Two-time Oscar winning actress Elizabeth Taylor has died of congestive heart failure at the age of 79. The violet-eyed star, who had been hospitalized at Los Angeles Cedars-Sinai Hospital, passed away on March 23 surrounded by her children.
Elizabeth Rosemond Taylor was born in London, England, on February 27, 1932 to American parents. When war began brewing in Europe, the family relocated to Los Angeles where the beautiful young Elizabeth began acting in films at the age of ten. Her breakout role came in 1944’s National Velvet. In her 70-year career, Taylor starred in more than 50 films, including hits like Giant, opposite James Dean and Cleopatra, as well as the defining film versions of Tennessee Williams’ Suddenly Last Summer and Cat on a Hot Tin Roof. She won Oscars for her roles in Who’s Afraid of Virginia Woolf? and Butterfield 8.
Perhaps paving her way to Broadway, Taylor starred as Desiree Armfeldt in the 1977 film version of Stephen Sondheim’s A Little Night Music, directed by legendary stage director Harold Prince. She went on to make her Broadway debut as Regina Giddens in a 1981 revival of Lillian Hellman's The Little Foxes, for which she earned a Best Actress Tony Award nomination. Taylor's other Broadway credits include Private Lives (opposite ex-husband Richard Burton) and The Corn Is Green.
Off-screen, Taylor was well-known for her somewhat eccentric personal life, including her eight marriages. After her first marriage to hotel heir Conrad Hilton, Jr. ended, Taylor’s husbands included Michael Wilding, Michael Todd, Eddie Fisher, John Warner and most recently Larry Fortensky in 1991, but her longest union was with fellow thespian Richard Burton. The pair married in March 1964, divorced in June 1974 and remarried in October 1975 for a union that lasted one year.
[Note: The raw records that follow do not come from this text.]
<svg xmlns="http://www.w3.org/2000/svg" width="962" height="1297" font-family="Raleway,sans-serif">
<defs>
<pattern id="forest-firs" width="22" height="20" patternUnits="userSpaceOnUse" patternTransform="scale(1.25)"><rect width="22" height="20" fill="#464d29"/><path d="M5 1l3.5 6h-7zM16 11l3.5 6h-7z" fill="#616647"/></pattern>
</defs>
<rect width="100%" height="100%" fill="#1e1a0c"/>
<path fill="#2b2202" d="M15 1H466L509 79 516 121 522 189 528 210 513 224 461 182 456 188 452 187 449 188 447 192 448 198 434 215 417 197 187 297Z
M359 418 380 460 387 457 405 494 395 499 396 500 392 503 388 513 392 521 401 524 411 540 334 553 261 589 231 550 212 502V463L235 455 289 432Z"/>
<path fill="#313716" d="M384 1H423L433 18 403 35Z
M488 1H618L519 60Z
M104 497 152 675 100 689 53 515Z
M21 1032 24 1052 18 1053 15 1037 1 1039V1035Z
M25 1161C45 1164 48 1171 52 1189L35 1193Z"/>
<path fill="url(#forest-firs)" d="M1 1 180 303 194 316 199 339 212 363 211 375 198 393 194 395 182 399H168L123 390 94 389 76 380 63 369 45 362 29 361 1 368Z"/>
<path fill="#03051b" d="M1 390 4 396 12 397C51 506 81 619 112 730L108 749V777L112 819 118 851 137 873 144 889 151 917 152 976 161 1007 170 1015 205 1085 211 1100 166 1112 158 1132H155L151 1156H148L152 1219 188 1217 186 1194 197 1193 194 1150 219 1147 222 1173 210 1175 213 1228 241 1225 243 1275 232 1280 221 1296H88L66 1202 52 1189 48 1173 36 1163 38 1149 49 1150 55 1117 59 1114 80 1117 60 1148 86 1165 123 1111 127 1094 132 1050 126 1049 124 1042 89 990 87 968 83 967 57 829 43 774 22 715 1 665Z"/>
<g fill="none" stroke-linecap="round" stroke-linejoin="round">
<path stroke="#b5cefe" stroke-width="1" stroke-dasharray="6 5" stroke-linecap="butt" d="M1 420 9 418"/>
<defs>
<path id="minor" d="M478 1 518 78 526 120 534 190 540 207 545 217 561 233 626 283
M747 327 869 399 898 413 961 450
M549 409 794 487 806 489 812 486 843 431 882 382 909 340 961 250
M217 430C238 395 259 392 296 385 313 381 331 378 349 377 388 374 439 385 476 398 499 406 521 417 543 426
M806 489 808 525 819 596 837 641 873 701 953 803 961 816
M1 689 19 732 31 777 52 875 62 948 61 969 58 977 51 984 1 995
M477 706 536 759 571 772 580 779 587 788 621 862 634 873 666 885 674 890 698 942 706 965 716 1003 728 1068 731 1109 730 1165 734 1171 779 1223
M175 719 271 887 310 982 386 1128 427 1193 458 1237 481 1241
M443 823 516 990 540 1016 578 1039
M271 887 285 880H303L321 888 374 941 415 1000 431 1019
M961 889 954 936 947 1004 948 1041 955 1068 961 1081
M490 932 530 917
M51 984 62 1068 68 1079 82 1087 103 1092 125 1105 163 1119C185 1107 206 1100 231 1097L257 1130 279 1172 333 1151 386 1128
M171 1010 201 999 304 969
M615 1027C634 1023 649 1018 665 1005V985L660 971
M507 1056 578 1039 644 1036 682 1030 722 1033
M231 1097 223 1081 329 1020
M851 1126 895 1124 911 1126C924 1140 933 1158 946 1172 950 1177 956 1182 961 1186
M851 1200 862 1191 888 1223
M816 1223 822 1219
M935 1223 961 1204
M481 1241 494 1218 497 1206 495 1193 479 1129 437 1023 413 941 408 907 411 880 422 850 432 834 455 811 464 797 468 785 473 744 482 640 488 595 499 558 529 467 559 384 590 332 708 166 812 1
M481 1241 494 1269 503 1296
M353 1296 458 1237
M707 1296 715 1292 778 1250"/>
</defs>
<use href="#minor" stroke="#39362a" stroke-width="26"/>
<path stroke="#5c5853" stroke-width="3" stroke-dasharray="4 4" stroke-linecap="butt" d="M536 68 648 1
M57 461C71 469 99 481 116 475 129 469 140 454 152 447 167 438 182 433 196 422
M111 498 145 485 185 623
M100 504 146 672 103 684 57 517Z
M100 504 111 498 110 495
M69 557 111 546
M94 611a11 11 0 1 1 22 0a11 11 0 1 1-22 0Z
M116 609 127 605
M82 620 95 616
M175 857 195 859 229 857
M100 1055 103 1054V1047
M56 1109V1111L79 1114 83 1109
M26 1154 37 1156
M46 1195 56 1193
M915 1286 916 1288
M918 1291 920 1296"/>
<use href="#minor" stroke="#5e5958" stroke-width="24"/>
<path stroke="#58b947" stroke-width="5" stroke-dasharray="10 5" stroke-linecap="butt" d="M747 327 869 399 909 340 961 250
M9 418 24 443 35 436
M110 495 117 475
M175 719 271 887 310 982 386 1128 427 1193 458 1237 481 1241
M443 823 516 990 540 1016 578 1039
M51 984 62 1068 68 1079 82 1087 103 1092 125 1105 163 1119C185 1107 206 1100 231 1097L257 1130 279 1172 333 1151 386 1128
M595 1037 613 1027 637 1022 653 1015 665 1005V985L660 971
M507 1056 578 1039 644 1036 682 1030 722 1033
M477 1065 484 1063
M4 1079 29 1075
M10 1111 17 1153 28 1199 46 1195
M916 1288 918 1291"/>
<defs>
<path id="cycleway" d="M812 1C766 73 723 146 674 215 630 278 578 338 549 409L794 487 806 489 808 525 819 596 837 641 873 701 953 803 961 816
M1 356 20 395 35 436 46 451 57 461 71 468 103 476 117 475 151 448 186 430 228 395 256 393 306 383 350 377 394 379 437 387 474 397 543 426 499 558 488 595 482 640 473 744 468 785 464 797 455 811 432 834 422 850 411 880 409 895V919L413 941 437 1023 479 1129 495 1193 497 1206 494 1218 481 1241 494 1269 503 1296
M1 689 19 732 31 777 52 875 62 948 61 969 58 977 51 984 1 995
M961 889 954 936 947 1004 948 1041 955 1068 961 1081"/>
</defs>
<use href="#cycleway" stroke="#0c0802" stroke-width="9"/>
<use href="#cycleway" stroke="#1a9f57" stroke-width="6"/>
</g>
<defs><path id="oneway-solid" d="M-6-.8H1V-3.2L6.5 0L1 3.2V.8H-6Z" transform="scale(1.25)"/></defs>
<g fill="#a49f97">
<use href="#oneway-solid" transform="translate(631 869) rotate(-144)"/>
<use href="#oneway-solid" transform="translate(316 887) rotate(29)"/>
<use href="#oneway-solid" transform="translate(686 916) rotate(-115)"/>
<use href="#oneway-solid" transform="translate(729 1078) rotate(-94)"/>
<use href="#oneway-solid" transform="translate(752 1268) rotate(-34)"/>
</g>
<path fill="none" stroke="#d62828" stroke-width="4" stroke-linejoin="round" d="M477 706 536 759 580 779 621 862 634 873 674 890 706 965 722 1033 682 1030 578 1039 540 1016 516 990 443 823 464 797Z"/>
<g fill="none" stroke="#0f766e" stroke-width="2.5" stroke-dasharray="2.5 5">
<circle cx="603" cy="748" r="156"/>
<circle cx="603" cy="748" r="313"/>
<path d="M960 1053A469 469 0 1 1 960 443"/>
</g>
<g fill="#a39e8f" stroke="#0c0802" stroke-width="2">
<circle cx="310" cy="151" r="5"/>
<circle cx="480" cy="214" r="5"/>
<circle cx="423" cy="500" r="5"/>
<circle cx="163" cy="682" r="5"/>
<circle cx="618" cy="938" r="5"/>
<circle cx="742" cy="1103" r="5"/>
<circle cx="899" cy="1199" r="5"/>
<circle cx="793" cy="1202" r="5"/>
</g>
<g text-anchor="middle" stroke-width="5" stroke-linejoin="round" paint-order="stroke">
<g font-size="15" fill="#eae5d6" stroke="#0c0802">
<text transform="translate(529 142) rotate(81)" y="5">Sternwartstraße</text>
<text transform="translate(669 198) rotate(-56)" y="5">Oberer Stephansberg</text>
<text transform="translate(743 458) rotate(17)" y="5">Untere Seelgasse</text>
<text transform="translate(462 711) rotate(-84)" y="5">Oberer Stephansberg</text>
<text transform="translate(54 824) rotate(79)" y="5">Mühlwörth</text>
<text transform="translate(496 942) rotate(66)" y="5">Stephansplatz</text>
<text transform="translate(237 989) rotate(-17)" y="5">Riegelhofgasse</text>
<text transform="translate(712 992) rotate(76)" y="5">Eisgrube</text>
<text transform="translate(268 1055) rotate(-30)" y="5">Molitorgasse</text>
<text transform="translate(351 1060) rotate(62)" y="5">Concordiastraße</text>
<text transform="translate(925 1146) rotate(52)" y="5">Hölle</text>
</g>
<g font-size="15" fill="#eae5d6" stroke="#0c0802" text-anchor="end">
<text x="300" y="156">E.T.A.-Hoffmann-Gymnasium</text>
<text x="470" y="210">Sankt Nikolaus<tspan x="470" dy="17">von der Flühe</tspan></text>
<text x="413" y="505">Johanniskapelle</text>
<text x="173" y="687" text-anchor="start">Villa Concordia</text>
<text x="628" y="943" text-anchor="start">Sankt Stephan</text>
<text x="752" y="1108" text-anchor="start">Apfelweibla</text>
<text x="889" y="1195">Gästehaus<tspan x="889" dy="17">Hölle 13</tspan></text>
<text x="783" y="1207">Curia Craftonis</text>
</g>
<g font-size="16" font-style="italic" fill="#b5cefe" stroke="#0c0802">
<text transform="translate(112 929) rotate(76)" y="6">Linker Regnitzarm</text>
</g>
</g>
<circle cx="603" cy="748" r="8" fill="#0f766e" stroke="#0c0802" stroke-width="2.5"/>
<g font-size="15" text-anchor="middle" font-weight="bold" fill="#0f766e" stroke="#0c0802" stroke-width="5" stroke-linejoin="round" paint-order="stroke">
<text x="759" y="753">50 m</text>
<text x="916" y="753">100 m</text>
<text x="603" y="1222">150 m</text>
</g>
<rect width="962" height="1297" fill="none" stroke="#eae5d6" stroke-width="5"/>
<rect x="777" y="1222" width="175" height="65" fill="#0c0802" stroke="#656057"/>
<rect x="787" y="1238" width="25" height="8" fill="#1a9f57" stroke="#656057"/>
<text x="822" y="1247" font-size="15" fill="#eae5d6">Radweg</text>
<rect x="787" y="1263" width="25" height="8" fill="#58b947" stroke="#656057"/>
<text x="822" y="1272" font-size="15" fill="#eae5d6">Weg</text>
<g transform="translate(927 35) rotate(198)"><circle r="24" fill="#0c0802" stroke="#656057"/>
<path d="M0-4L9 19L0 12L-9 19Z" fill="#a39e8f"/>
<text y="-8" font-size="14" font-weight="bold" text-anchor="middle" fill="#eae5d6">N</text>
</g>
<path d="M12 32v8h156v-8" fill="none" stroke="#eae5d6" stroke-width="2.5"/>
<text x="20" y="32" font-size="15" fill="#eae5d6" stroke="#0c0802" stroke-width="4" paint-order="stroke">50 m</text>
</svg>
Together, Burton and Taylor co-starred in 11 classic movies, such as Virginia Woolf, The Taming of the Shrew and Cleopatra.
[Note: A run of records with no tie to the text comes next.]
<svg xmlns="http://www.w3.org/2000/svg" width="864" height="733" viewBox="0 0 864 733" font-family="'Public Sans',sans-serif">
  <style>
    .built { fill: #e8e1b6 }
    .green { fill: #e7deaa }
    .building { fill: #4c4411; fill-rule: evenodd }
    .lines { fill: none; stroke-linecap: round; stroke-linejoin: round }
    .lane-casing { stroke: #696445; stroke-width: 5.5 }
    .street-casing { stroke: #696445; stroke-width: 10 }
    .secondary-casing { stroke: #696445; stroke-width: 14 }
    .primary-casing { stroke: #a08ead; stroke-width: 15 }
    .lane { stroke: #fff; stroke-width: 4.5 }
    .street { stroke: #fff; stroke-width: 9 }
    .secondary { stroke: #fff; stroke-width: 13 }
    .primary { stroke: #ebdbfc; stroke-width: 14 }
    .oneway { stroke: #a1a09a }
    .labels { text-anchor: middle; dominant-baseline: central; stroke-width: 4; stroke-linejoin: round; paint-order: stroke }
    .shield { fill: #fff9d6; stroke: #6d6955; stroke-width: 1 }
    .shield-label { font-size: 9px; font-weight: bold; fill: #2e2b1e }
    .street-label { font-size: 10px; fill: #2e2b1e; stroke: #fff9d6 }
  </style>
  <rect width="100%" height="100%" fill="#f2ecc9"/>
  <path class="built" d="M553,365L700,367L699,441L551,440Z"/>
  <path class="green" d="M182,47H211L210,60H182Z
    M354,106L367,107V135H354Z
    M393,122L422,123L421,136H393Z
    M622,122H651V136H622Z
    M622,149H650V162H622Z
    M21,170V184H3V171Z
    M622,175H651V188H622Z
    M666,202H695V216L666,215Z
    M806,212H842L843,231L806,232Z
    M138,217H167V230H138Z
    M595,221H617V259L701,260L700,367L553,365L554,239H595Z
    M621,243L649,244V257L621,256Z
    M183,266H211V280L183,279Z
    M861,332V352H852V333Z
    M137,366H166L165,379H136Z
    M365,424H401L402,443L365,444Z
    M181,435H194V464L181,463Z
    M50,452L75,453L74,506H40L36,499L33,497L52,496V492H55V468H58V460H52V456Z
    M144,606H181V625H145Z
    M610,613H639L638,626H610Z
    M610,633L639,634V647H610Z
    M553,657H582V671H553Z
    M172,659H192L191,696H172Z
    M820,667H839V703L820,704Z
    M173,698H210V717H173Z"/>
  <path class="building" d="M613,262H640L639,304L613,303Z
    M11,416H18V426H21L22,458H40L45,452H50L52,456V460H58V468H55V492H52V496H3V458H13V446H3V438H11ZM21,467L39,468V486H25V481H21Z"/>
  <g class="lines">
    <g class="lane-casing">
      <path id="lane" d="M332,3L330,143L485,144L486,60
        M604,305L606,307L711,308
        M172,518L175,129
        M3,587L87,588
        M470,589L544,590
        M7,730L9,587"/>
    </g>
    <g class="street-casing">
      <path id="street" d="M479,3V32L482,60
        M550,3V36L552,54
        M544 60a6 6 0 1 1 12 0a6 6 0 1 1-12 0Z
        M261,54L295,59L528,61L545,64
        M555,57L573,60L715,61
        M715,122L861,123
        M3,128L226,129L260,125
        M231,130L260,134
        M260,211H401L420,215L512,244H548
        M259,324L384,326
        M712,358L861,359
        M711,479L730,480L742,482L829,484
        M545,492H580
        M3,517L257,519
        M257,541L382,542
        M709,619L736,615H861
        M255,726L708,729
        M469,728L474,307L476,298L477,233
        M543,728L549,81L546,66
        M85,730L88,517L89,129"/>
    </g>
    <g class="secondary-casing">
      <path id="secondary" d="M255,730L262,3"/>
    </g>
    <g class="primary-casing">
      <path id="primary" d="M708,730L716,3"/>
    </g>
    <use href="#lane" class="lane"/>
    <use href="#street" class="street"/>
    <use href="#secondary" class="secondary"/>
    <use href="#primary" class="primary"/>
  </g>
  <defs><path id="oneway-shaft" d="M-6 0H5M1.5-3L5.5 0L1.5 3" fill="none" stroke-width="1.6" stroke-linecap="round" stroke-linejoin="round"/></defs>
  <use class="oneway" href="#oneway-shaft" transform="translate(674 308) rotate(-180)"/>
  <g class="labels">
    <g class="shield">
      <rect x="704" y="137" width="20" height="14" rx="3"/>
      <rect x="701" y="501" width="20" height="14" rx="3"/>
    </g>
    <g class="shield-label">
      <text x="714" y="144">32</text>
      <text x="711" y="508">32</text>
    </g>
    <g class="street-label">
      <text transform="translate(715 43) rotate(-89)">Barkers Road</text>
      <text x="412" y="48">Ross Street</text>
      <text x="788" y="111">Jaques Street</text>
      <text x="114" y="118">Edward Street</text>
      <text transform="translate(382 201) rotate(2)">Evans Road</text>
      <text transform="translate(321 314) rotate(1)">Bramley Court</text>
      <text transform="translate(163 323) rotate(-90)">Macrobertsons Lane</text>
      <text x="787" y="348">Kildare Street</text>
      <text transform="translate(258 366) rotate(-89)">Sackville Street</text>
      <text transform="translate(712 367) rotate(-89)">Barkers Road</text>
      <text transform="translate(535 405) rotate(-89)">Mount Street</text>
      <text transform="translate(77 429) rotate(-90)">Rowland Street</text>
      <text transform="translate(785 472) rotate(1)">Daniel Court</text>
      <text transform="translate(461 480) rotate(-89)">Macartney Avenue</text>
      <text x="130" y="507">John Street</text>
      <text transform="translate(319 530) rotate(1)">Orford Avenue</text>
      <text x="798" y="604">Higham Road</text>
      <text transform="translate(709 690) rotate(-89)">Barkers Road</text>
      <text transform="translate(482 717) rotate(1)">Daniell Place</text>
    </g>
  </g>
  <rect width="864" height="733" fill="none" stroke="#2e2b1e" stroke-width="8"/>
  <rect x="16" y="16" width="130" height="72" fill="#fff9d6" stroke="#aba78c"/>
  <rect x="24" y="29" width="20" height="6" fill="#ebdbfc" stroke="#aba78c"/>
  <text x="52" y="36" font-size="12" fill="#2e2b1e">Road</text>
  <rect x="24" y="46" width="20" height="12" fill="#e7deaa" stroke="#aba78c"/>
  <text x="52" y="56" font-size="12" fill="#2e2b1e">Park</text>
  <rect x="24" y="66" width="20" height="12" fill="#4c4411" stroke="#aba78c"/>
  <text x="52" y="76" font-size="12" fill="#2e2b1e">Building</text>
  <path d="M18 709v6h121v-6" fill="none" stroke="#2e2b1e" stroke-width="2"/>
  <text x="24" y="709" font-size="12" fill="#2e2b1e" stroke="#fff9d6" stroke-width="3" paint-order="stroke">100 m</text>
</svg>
Late in her life, Taylor became known as a social activist as well as a film star. After the death of her friend and Giant co-star Rock Hudson, she helped found the American Foundation for AIDS Research and devoted herself to raising money for it. Along with Julie Andrews, she was made a Dame by Queen Elizabeth II on New Year's Eve, 1999.
In addition to her children, Taylor is survived by 10 grandchildren and four great grandchildren.